- **Task goal**
Before you finish, make sure each line of the records has been retyped exactly.

- **Saved entries**

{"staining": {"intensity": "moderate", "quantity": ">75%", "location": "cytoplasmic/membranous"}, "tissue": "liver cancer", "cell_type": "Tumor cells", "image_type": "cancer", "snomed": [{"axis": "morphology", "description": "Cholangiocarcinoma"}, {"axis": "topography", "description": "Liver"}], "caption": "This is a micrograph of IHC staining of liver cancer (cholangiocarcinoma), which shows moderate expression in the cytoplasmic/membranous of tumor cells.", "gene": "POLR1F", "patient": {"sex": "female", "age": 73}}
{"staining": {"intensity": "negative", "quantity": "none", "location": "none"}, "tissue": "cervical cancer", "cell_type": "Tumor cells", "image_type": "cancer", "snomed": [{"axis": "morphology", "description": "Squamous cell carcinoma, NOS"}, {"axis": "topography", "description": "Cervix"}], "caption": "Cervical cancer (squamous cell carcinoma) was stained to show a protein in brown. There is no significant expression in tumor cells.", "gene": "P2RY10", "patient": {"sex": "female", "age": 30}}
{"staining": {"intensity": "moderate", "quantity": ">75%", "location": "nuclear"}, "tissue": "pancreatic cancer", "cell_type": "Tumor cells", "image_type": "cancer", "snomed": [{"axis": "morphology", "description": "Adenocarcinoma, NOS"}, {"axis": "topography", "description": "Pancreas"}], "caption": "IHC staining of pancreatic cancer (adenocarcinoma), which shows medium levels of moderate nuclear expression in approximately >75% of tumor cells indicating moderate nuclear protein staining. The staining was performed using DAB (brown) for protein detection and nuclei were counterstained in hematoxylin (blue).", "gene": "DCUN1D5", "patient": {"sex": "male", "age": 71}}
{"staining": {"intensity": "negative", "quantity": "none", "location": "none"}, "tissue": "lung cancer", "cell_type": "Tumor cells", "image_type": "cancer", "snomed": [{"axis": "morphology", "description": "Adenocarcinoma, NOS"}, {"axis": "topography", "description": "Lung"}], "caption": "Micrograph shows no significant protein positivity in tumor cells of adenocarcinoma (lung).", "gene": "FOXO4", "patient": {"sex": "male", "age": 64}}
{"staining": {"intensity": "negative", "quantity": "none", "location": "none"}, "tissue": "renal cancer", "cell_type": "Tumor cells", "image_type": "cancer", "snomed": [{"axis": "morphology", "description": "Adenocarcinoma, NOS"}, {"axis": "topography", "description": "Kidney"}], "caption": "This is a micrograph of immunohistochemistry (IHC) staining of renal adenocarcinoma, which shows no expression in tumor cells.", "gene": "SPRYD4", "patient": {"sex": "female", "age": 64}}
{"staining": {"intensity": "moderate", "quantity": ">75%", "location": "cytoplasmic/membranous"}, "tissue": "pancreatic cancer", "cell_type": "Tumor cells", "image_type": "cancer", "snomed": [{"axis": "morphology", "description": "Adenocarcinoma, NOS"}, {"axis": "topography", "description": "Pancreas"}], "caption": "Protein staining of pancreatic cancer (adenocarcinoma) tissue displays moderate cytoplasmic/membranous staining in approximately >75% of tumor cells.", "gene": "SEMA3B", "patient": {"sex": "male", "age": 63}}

- **Answer for this exercise**
{"staining": {"intensity": "moderate", "quantity": ">75%", "location": "cytoplasmic/membranous"}, "tissue": "liver cancer", "cell_type": "Tumor cells", "image_type": "cancer", "snomed": [{"axis": "morphology", "description": "Cholangiocarcinoma"}, {"axis": "topography", "description": "Liver"}], "caption": "This is a micrograph of IHC staining of liver cancer (cholangiocarcinoma), which shows moderate expression in the cytoplasmic/membranous of tumor cells.", "gene": "POLR1F", "patient": {"sex": "female", "age": 73}}
{"staining": {"intensity": "negative", "quantity": "none", "location": "none"}, "tissue": "cervical cancer", "cell_type": "Tumor cells", "image_type": "cancer", "snomed": [{"axis": "morphology", "description": "Squamous cell carcinoma, NOS"}, {"axis": "topography", "description": "Cervix"}], "caption": "Cervical cancer (squamous cell carcinoma) was stained to show a protein in brown. There is no significant expression in tumor cells.", "gene": "P2RY10", "patient": {"sex": "female", "age": 30}}
{"staining": {"intensity": "moderate", "quantity": ">75%", "location": "nuclear"}, "tissue": "pancreatic cancer", "cell_type": "Tumor cells", "image_type": "cancer", "snomed": [{"axis": "morphology", "description": "Adenocarcinoma, NOS"}, {"axis": "topography", "description": "Pancreas"}], "caption": "IHC staining of pancreatic cancer (adenocarcinoma), which shows medium levels of moderate nuclear expression in approximately >75% of tumor cells indicating moderate nuclear protein staining. The staining was performed using DAB (brown) for protein detection and nuclei were counterstained in hematoxylin (blue).", "gene": "DCUN1D5", "patient": {"sex": "male", "age": 71}}
{"staining": {"intensity": "negative", "quantity": "none", "location": "none"}, "tissue": "lung cancer", "cell_type": "Tumor cells", "image_type": "cancer", "snomed": [{"axis": "morphology", "description": "Adenocarcinoma, NOS"}, {"axis": "topography", "description": "Lung"}], "caption": "Micrograph shows no significant protein positivity in tumor cells of adenocarcinoma (lung).", "gene": "FOXO4", "patient": {"sex": "male", "age": 64}}
{"staining": {"intensity": "negative", "quantity": "none", "location": "none"}, "tissue": "renal cancer", "cell_type": "Tumor cells", "image_type": "cancer", "snomed": [{"axis": "morphology", "description": "Adenocarcinoma, NOS"}, {"axis": "topography", "description": "Kidney"}], "caption": "This is a micrograph of immunohistochemistry (IHC) staining of renal adenocarcinoma, which shows no expression in tumor cells.", "gene": "SPRYD4", "patient": {"sex": "female", "age": 64}}
{"staining": {"intensity": "moderate", "quantity": ">75%", "location": "cytoplasmic/membranous"}, "tissue": "pancreatic cancer", "cell_type": "Tumor cells", "image_type": "cancer", "snomed": [{"axis": "morphology", "description": "Adenocarcinoma, NOS"}, {"axis": "topography", "description": "Pancreas"}], "caption": "Protein staining of pancreatic cancer (adenocarcinoma) tissue displays moderate cytoplasmic/membranous staining in approximately >75% of tumor cells.", "gene": "SEMA3B", "patient": {"sex": "male", "age": 63}}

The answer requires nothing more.